While it is quite easy to tell a crawler to not index a whole page (using <meta name="robots" content="noindex" /> or the robots.txt), there seems to be no standard way of doing this with a single element.

We'll do it anyway:

Let's start with this code, we want to hide it from the crawlers:

<span>Don't look at me, I'm shy!</span>

The Yandex crawler has a solution for this: <noindex/>. Wrap your stuff in this tag, and Yandex won't index it. But whelp, now we have invalid markup. So the guys at Yandex provided an alternative version that uses HTML comments. Okay, add this one to our example:

<!--noindex-->
<span>Don't look at me, I'm shy!</span>
<!--/noindex-->

There is also a microformat for preventing the indexing of a section. Add the robots-noindex class and crawlers should ignore that part. Let's do this:

<!--noindex-->
<span class="robots-noindex">Don't look at me, I'm shy!</span>
<!--/noindex-->

2 Years later, Yahoo defined it's own method, that looks very similar, but is incompatible. Okay, add another class (robots-nocontent):

<!--noindex-->
<span class="robots-noindex robots-nocontent">Don't look at me, I'm shy!</span>
<!--/noindex-->

Of course, Google has another way of doing this thing: googleoff/googleon. Well, let's add another markup-as-a-comment-thingie:

<!--noindex-->
<!--googleoff: index-->
<span class="robots-noindex robots-nocontent">Don't look at me, I'm shy!</span>
<!--googleon: index-->
<!--/noindex-->

Oh, BTW: According to the Wikipedia, Google doesn't recognize any of these. Yeah, makes a lot of sense, add your own stupid format and then ignore it anyway. Way to go, Google...
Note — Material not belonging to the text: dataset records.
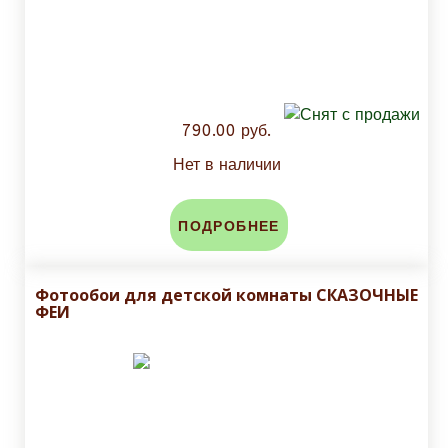
790.00 руб.
Нет в наличии
ПОДРОБНЕЕ
Фотообои для детской комнаты СКАЗОЧНЫЕ
ФЕИ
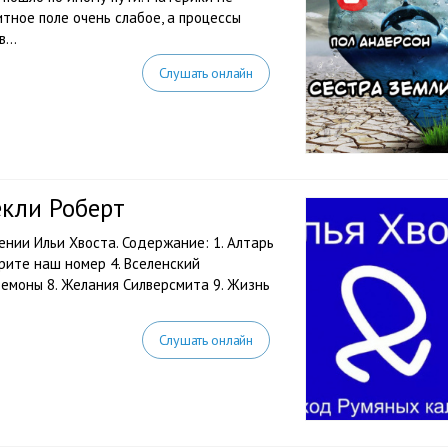
итное поле очень слабое, а процессы
...
Слушать онлайн
кли Роберт
ении Ильи Хвоста. Содержание: 1. Алтарь
ерите наш номер 4. Вселенский
 Демоны 8. Желания Силверсмита 9. Жизнь
Слушать онлайн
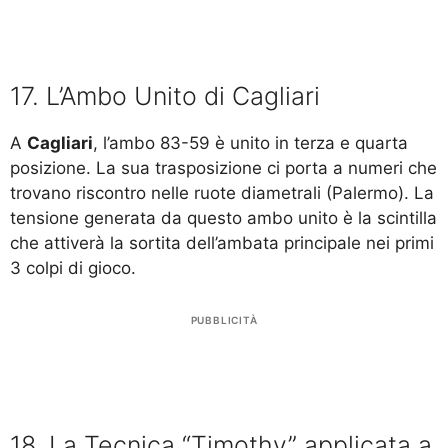
17. L’Ambo Unito di Cagliari
A
Cagliari
, l’ambo 83-59 è unito in terza e quarta
posizione. La sua trasposizione ci porta a numeri che
trovano riscontro nelle ruote diametrali (Palermo). La
tensione generata da questo ambo unito è la scintilla
che attiverà la sortita dell’ambata principale nei primi
3 colpi di gioco.
PUBBLICITÀ
18. La Tecnica “Timothy” applicata a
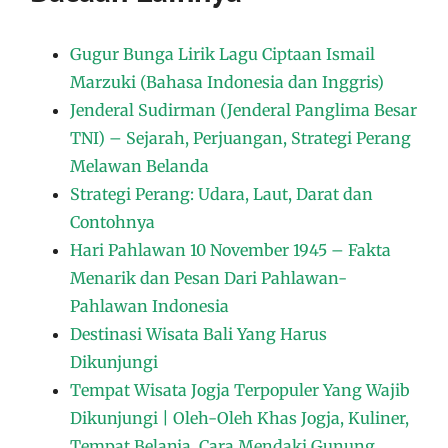
Gugur Bunga Lirik Lagu Ciptaan Ismail
Marzuki (Bahasa Indonesia dan Inggris)
Jenderal Sudirman (Jenderal Panglima Besar
TNI) – Sejarah, Perjuangan, Strategi Perang
Melawan Belanda
Strategi Perang: Udara, Laut, Darat dan
Contohnya
Hari Pahlawan 10 November 1945 – Fakta
Menarik dan Pesan Dari Pahlawan-
Pahlawan Indonesia
Destinasi Wisata Bali Yang Harus
Dikunjungi
Tempat Wisata Jogja Terpopuler Yang Wajib
Dikunjungi | Oleh-Oleh Khas Jogja, Kuliner,
Tempat Belanja, Cara Mendaki Gunung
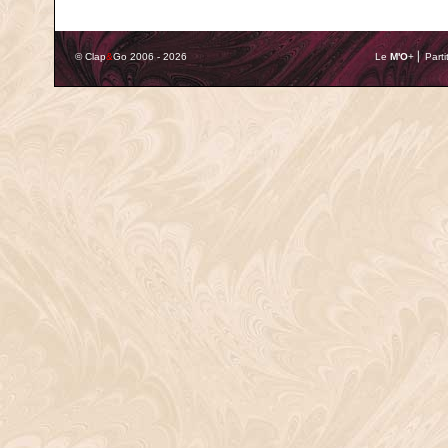
© Clap
&
Go 2006 - 2026
Le
M'O
+ ⎢ Parti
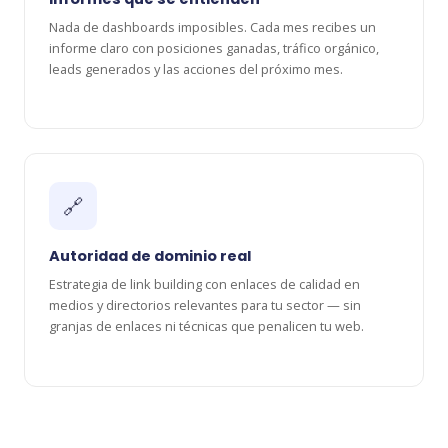
Nada de dashboards imposibles. Cada mes recibes un
informe claro con posiciones ganadas, tráfico orgánico,
leads generados y las acciones del próximo mes.
🔗
Autoridad de dominio real
Estrategia de link building con enlaces de calidad en
medios y directorios relevantes para tu sector — sin
granjas de enlaces ni técnicas que penalicen tu web.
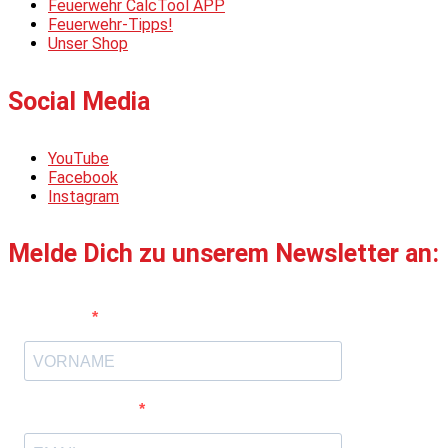
Feuerwehr CalcTool APP
Feuerwehr-Tipps!
Unser Shop
Social Media
YouTube
Facebook
Instagram
Melde Dich zu unserem Newsletter an:
Vorname
E-Mail-Adresse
I think, that's still not enough markup! We should add another standard, just to make sure, that this will not be crawled.
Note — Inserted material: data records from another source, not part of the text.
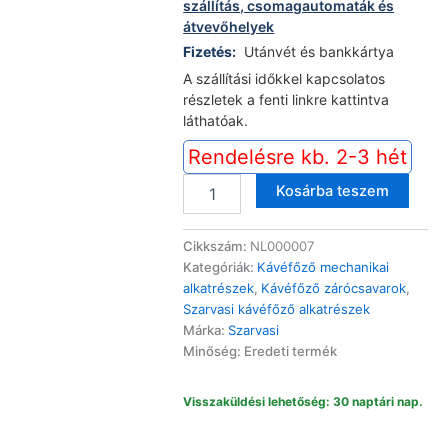
szállítás, csomagautomaták és
átvevőhelyek
Fizetés:
Utánvét és bankkártya
A szállítási időkkel kapcsolatos
részletek a fenti linkre kattintva
láthatóak.
Alter
Rendelésre kb. 2-3 hét
Szarvasi
Kosárba teszem
SZV-
611,
612,
Cikkszám:
NL000007
618,
Kategóriák:
Kávéfőző mechanikai
620,
alkatrészek
,
Kávéfőző zárócsavarok
,
623
Szarvasi kávéfőző alkatrészek
kávéfőző
Márka:
Szarvasi
fekete
Minőség: Eredeti termék
szereletlen
zárócsavar
Visszaküldési lehetőség: 30 naptári nap.
mennyiség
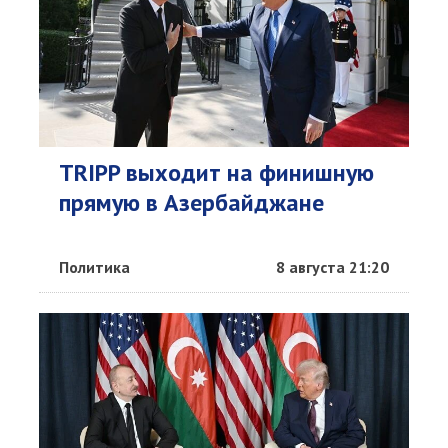
TRIPP выходит на финишную
прямую в Азербайджане
Политика
8 августа 21:20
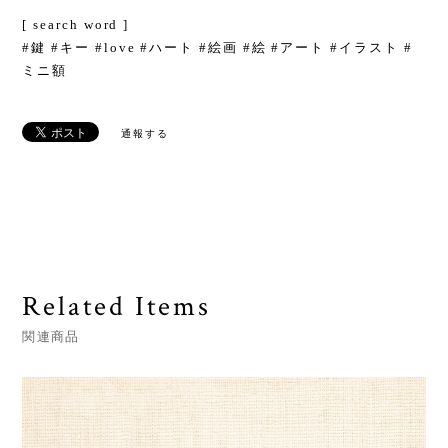
[ search word ]
#鍵 #キー #love #ハート #絵画 #絵 #アート #イラスト #
ミニ額
通報する
Related Items
関連商品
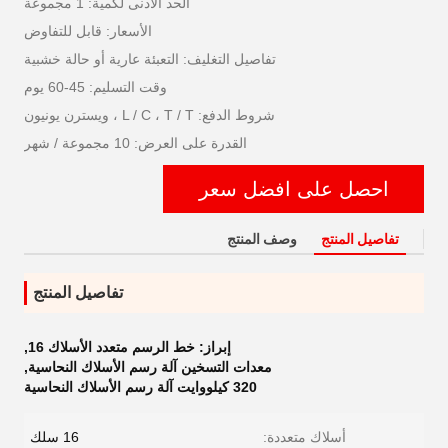
الحد الأدنى لكمية: 1 مجموعة
الأسعار: قابل للتفاوض
تفاصيل التغليف: التعبئة عارية أو حالة خشبية
وقت التسليم: 45-60 يوم
شروط الدفع: L / C ، T / T ، ويسترن يونيون
القدرة على العرض: 10 مجموعة / شهر
احصل على افضل سعر
تفاصيل المنتج
وصف المنتج
تفاصيل المنتج
إبراز:
خط الرسم متعدد الأسلاك 16
,
معدات التسخين آلة رسم الأسلاك النحاسية
,
320 كيلووايت آلة رسم الأسلاك النحاسية
أسلاك متعددة:
16 سلك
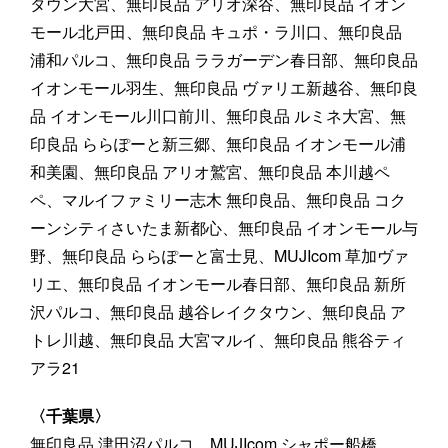
タウン大宮、無印良品 アリオ深谷、無印良品 イオン
モール北戸田、無印良品 キュポ・ラ川口、無印良品
浦和パルコ、無印良品 ララガーデン春日部、無印良品
イオンモール羽生、無印良品 ヴァリエ新越谷、無印良
品 イオンモール川口前川、無印良品 ルミネ大宮、無
印良品 ららぽーと新三郷、無印良品 イオンモール浦
和美園、無印良品 アリオ鷲宮、無印良品 本川越ペ
ペ、マルイファミリー志木 無印良品、無印良品 コク
ーンシティさいたま新都心、無印良品 イオンモール与
野、無印良品 ららぽーと富士見、MUJIcom 草加ヴァ
リエ、無印良品 イオンモール春日部、無印良品 新所
沢パルコ、無印良品 越谷レイクタウン、無印良品 ア
トレ川越、無印良品 大宮マルイ、無印良品 熊谷ティ
アラ21
〈千葉県〉
無印良品 津田沼パルコ、MUJIcom シャポー船橋、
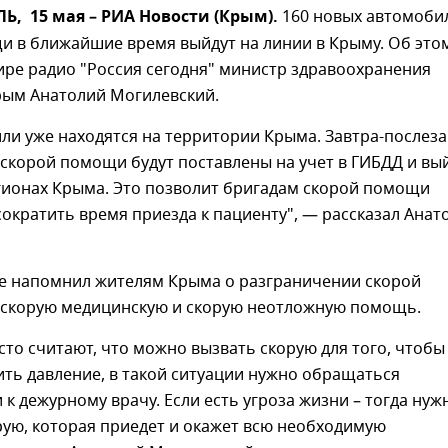
, 15 мая – РИА Новости (Крым).
160 новых автомоби
и в ближайшие время выйдут на линии в Крыму. Об это
ире радио "Россия сегодня" министр здравоохранения
рым Анатолий Могилевский.
ли уже находятся на территории Крыма. Завтра-послез
скорой помощи будут поставлены на учет в ГИБДД и вы
егионах Крыма. Это позволит бригадам скорой помощи
ократить время приезда к пациенту", — рассказал Анат
е напомнил жителям Крыма о разграничении скорой
скорую медицинскую и скорую неотложную помощь.
то считают, что можно вызвать скорую для того, чтобы
ть давление, в такой ситуации нужно обращаться
 к дежурному врачу. Если есть угроза жизни – тогда нуж
рую, которая приедет и окажет всю необходимую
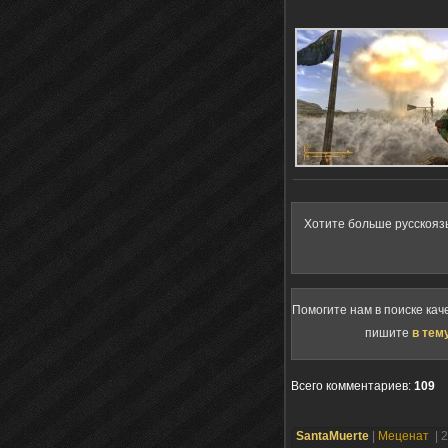
Хотите больше русскояз
Помогите нам в поиске кач
пишите
в тем
Всего комментариев
:
109
SantaMuerte
|
Меценат
| 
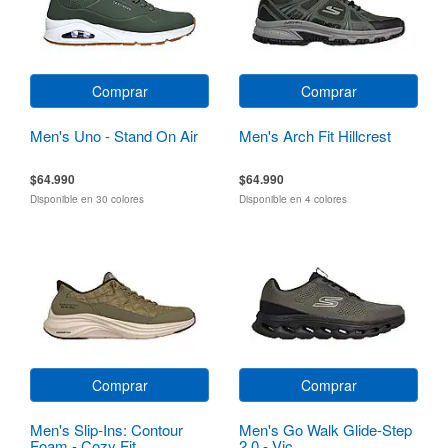
Comprar
Comprar
Men's Uno - Stand On Air
Men's Arch Fit Hillcrest
$64.990
$64.990
Disponible en 30 colores
Disponible en 4 colores
Comprar
Comprar
Men's Slip-Ins: Contour
Men's Go Walk Glide-Step
Foam - Cozy Fit
2.0 - Vic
Introducing: The no-seriously-dont-index-me-plz microformat:

We add yet another class in the microformat tradition that clearly expresses our intents: Don't index this content. Simply add the class no-seriously-dont-index-me-plz!

The full code is now:

<!--noindex-->
<!--googleoff: index-->
<span class="robots-noindex robots-nocontent no-seriously-dont-index-me-plz">Don't look at me, I'm shy!</span>
<!--googleon: index-->
<!--/noindex-->

Perhaps this will actually work, since you now cannot spot the original content in that code so easily with all that nice, semantic markup cluttered around it...

I think this tiny bit of markup is totally reasonable and should be expected from any professional web developer and SEO enthusiast.